Collected data entries:
+++

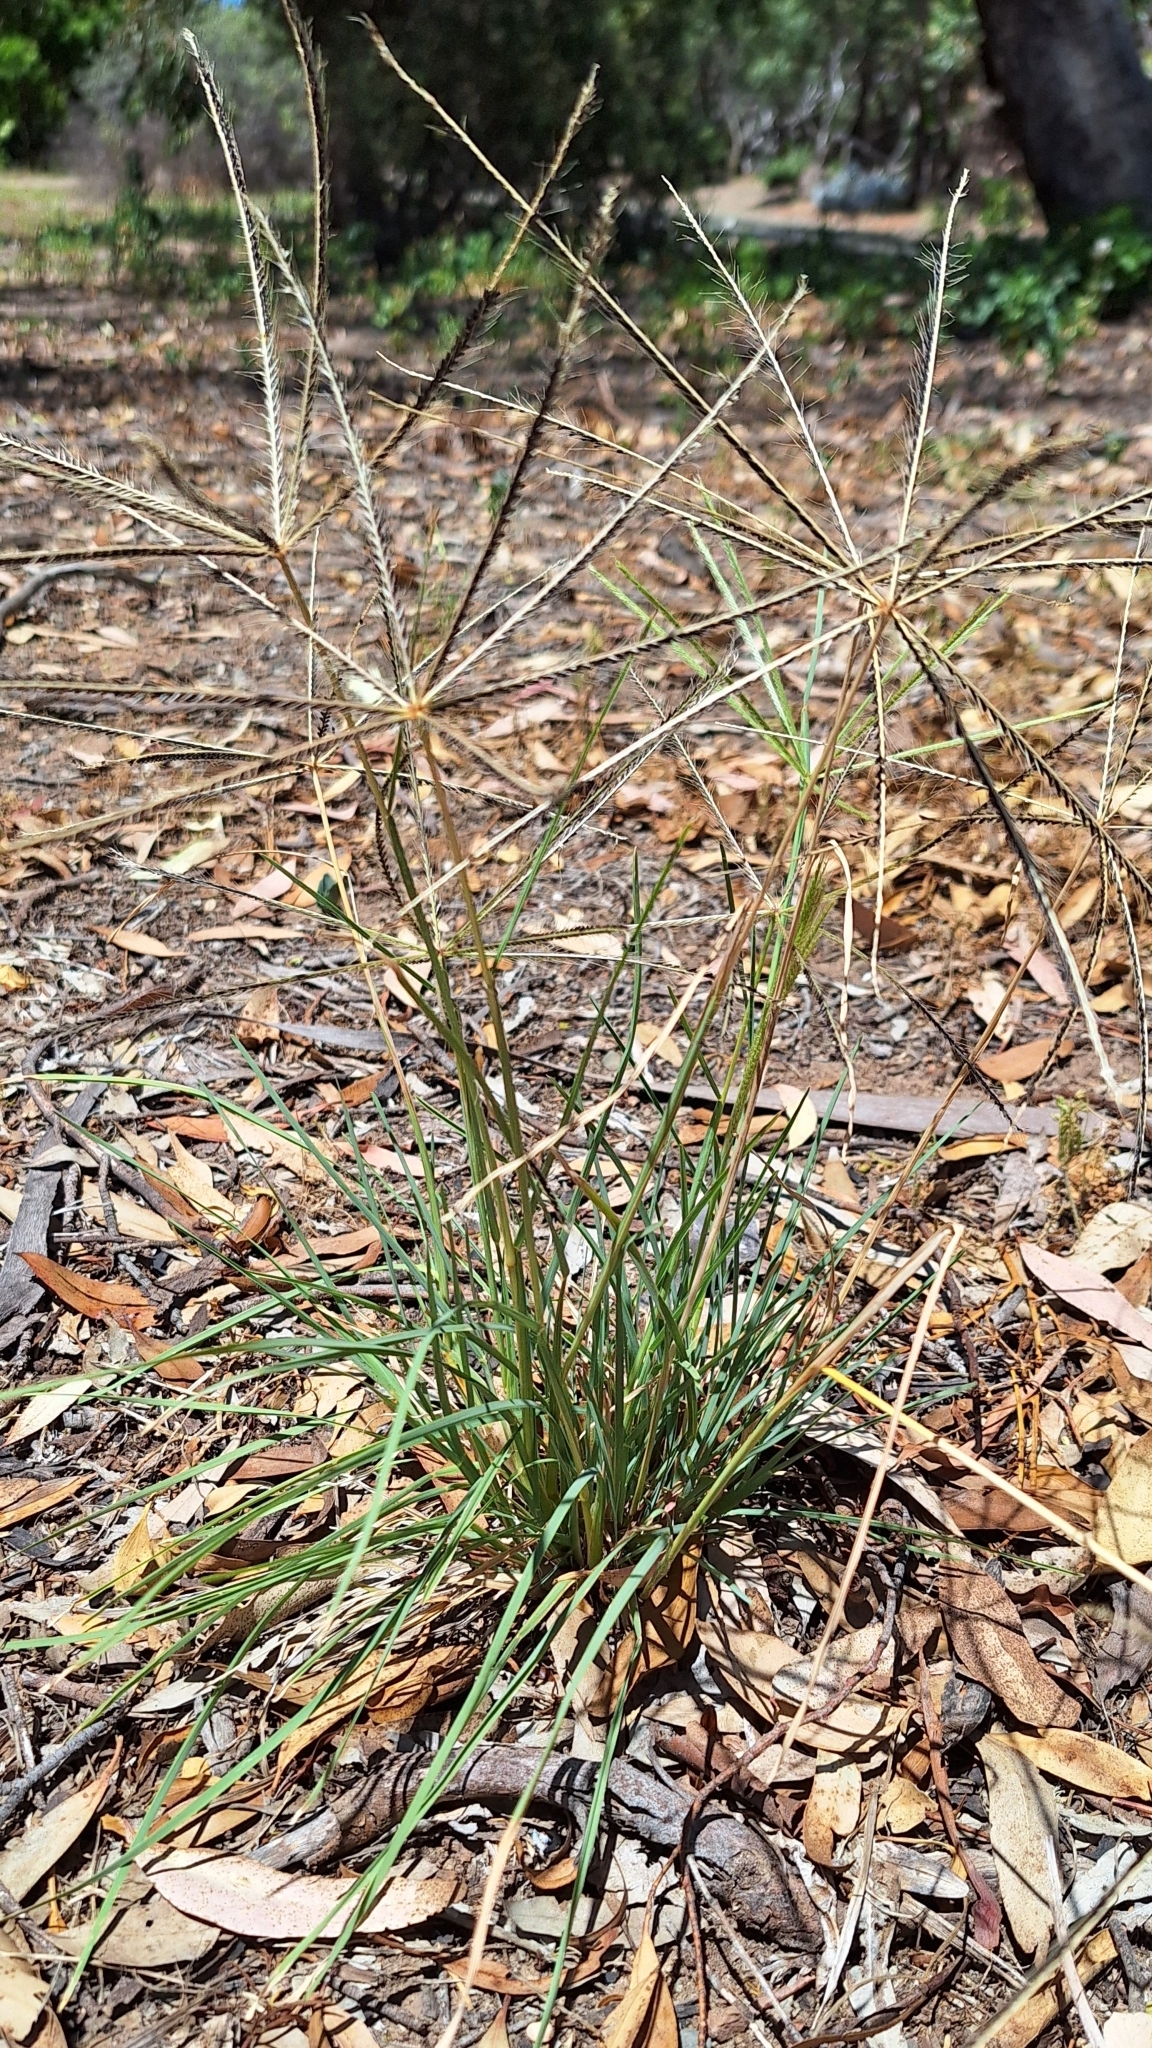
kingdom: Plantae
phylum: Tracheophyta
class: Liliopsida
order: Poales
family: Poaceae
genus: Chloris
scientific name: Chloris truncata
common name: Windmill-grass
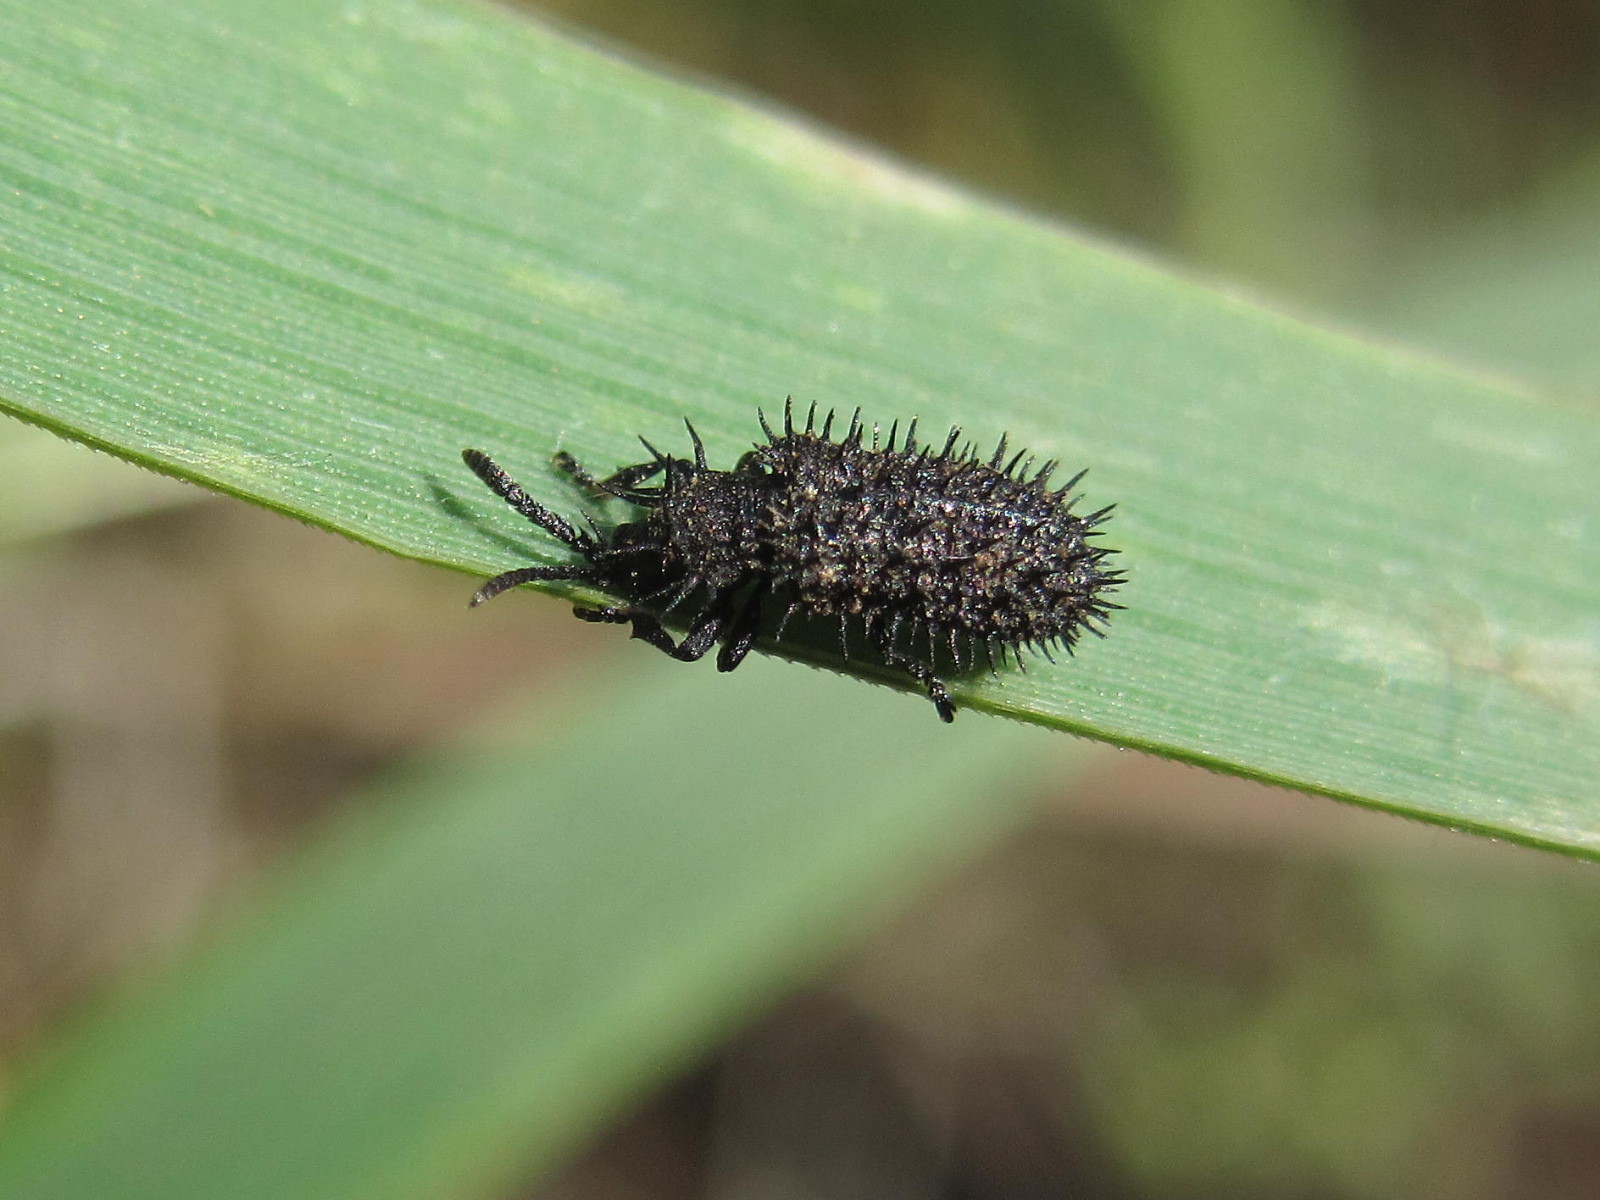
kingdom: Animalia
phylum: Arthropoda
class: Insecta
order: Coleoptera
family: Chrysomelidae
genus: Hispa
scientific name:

+++

→ Request
Rename "scientific name" to "species" throughout the rows above and write them out again with every other line unchanged. Leave the pictures out.

→ Exercise response
kingdom: Plantae
phylum: Tracheophyta
class: Liliopsida
order: Poales
family: Poaceae
genus: Chloris
species: Chloris truncata
common name: Windmill-grass
kingdom: Animalia
phylum: Arthropoda
class: Insecta
order: Coleoptera
family: Chrysomelidae
genus: Hispa
species:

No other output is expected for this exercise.